Set of tasks ::
**1.** Condense the paragraph of the polymer flooding excerpt that begins "0.23 hm3 of oil is produced" into two sentences, keeping its main facts.
**2.** Retype the polymer flooding excerpt between "A water injection" and "to 0.2 hm3.", inclusive.
**3.** Using the polymer flooding excerpt, mark each statement yes or no and quote the words that decide it. (a) In each simulation, polymer is injected for two years. (b) Enhanced oil recovery in the fractured model reaches 70%. (c) The unconsolidated sandstone recovers more oil than the fractured case.

Document text ::
┌──
A water injection is modeled for 4 years with a pressure constraint of 500 bar. For each simulation, after a year of water flood, a polymer injection is carried out for two years. Finally, a water post-flush is injected until the end of the simulation. Polymer performance is tested against a water flood simulation whose final cumulated oil production equals to 0.2 hm3.
• Permeable model
By injecting 0.21 hm3 of water, 0.21 hm3 of oil is produced. Due to weak facies permeabilities pressure reaches quickly the imposed limit. As a consequence, the water injection rate decreases during the water flood and, even more strongly when polymer is added to the solution. Therefore polymer injection does not help to better produce oil in the permeable model.
• Fractured model
0.28 hm3 of oil and 0.2 hm3 of water are produced by injecting 0.65 hm3 of water. The produced water volume ratio (with and without polymer) is reduced by ~70%. Polymer injection is quite appropriate in this case since enhanced oil recovery reaches 40%.
• Unconsolidated sandstone
0.23 hm3 of oil is produced after injecting 0.87 hm3 of water. The high permeability allowed the injection of larger volumes of water and polymer solution. However, the oil recovery volume is decreased in comparison to the fractured case. An earlier water breakthrough and a higher produced water volume contribute to this bad performance.
└──
Recorded information ::
┌──
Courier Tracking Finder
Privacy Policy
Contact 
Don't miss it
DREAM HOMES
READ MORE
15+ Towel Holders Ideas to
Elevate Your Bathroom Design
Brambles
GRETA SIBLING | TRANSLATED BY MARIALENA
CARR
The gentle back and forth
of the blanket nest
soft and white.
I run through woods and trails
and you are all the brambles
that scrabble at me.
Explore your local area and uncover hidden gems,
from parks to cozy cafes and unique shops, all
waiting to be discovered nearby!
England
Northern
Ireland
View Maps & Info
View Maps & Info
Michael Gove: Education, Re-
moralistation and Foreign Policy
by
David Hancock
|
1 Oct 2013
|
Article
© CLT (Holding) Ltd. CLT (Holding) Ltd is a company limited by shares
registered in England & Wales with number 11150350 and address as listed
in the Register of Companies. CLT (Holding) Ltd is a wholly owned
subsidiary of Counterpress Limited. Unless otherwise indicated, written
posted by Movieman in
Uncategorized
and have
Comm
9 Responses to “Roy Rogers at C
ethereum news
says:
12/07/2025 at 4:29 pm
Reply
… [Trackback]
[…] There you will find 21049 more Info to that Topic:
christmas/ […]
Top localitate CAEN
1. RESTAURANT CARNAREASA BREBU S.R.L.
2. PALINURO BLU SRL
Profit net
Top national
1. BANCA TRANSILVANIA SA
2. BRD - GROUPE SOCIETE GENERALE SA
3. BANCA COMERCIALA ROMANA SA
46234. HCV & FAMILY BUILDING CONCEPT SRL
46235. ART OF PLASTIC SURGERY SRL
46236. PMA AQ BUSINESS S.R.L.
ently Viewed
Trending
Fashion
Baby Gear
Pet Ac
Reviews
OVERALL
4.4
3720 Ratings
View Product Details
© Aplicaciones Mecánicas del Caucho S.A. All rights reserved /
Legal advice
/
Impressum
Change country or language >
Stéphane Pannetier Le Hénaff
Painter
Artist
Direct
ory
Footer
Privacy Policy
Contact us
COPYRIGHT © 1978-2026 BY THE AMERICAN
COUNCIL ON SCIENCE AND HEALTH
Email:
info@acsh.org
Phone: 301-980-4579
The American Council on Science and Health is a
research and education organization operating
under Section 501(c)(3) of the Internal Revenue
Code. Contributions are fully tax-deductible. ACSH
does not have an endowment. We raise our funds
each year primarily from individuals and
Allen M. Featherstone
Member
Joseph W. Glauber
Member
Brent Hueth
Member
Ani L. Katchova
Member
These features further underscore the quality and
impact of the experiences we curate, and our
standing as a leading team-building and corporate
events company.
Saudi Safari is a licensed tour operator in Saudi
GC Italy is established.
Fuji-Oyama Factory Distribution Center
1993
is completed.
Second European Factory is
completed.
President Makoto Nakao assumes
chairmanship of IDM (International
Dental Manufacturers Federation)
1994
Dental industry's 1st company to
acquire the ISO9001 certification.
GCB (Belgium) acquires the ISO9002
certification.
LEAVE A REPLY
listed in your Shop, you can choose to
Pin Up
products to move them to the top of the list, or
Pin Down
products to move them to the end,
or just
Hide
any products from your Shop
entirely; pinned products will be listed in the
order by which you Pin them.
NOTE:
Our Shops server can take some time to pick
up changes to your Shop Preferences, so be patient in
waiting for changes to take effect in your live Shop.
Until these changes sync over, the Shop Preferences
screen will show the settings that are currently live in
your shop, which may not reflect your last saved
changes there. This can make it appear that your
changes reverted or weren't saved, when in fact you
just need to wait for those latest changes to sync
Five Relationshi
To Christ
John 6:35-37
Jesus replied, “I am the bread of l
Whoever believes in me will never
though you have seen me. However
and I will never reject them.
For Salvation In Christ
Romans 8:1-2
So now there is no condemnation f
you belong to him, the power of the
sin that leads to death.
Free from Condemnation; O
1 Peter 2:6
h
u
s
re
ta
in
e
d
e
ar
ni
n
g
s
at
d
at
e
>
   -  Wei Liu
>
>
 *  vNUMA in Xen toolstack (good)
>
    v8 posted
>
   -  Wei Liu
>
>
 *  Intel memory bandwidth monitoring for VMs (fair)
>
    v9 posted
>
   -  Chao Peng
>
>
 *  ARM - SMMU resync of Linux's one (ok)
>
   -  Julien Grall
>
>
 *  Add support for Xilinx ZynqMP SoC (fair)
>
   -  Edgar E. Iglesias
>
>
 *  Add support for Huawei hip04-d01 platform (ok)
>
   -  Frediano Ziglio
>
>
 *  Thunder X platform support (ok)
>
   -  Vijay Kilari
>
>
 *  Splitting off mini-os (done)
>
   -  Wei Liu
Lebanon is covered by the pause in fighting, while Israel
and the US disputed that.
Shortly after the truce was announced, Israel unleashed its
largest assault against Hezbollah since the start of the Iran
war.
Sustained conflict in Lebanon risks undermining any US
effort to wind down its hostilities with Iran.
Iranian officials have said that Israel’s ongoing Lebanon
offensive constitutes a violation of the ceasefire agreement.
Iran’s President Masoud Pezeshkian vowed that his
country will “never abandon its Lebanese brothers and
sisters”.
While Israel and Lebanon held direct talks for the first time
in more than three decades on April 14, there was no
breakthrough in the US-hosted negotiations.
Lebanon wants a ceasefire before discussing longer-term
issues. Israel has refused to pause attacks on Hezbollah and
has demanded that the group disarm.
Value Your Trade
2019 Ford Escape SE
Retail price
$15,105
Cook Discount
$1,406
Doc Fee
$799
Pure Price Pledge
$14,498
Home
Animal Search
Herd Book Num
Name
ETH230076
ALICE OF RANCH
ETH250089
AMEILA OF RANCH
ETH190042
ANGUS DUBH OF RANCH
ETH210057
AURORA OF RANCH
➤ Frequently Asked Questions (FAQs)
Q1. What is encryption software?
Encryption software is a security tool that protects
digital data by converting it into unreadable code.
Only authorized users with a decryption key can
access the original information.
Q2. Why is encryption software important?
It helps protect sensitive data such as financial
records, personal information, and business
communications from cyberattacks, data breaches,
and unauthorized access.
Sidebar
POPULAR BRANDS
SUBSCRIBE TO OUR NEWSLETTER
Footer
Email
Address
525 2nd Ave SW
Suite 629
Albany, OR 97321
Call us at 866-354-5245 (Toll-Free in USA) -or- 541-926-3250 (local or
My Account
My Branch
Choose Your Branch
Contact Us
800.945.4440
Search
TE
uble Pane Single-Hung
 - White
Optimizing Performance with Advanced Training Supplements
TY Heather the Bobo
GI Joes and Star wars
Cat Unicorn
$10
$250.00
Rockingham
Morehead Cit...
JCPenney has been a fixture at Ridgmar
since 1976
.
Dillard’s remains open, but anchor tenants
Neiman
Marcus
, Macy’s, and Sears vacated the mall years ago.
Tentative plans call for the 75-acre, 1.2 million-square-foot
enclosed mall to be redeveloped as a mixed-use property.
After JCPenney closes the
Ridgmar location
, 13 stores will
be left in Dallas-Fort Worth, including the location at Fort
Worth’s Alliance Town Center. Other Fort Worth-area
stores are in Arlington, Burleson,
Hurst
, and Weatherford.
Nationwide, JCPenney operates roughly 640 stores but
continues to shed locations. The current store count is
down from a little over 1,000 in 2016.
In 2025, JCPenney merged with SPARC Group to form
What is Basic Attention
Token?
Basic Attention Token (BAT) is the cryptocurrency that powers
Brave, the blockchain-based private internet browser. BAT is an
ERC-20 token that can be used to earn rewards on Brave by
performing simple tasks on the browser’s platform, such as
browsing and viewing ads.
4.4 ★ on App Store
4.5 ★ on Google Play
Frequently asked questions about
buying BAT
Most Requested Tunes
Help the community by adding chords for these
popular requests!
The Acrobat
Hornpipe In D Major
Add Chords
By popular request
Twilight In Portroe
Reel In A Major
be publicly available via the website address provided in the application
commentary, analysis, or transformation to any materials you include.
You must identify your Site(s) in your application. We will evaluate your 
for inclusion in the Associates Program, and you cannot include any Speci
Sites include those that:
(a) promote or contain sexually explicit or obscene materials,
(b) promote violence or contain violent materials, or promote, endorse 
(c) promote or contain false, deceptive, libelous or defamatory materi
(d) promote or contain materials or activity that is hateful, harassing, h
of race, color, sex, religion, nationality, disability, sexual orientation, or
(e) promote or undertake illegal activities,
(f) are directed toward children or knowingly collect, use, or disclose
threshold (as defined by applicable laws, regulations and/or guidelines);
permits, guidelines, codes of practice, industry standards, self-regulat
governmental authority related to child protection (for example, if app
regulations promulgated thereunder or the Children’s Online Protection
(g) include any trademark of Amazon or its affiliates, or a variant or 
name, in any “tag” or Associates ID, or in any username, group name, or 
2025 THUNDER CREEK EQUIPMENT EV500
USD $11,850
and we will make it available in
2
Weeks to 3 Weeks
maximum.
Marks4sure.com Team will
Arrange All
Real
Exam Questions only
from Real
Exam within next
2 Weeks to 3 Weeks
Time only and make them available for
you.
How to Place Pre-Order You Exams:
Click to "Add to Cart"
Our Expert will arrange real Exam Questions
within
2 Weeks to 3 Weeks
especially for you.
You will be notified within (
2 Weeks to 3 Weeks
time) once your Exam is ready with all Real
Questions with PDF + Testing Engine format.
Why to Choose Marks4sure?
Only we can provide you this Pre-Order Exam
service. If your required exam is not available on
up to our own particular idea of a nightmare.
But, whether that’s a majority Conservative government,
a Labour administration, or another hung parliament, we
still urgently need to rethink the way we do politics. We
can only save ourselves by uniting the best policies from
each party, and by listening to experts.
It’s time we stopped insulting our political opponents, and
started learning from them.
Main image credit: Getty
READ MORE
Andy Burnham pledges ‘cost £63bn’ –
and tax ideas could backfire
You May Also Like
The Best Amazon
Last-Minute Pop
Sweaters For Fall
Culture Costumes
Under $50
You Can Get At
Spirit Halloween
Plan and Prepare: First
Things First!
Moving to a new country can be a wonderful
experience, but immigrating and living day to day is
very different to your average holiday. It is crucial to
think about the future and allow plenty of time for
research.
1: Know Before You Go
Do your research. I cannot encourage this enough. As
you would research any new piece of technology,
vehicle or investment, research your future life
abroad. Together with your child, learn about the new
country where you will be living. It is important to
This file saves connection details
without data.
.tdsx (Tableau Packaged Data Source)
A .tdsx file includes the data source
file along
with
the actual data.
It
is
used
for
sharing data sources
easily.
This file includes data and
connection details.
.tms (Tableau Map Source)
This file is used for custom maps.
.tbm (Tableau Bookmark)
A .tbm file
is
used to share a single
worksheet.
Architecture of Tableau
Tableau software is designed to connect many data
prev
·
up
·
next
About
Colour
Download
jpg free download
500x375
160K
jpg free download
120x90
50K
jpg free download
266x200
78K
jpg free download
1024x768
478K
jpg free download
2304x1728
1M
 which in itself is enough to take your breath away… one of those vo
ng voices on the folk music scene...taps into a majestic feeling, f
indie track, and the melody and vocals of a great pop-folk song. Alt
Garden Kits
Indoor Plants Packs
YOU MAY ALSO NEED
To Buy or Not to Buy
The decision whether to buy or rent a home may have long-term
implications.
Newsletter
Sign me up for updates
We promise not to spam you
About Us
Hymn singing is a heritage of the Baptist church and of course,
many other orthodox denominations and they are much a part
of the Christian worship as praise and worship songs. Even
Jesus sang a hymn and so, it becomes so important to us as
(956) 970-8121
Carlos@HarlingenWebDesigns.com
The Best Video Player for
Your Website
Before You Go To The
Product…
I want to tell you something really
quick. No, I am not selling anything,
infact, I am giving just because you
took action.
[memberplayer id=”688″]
└──
Outputs in order ::
**1.** Injecting 0.87 hm3 of water produces 0.23 hm3 of oil, and the high permeability allowed larger volumes of water and polymer solution to be injected. Oil recovery is still lower than in the fractured case, with earlier water breakthrough and a higher produced water volume contributing to this poor performance.

**2.**
A water injection is modeled for 4 years with a pressure constraint of 500 bar. For each simulation, after a year of water flood, a polymer injection is carried out for two years. Finally, a water post-flush is injected until the end of the simulation. Polymer performance is tested against a water flood simulation whose final cumulated oil production equals to 0.2 hm3.

**3.**
(a) Yes: "a polymer injection is carried out for two years"
(b) No: "enhanced oil recovery reaches 40%"
(c) No: "the oil recovery volume is decreased in comparison to the fractured case"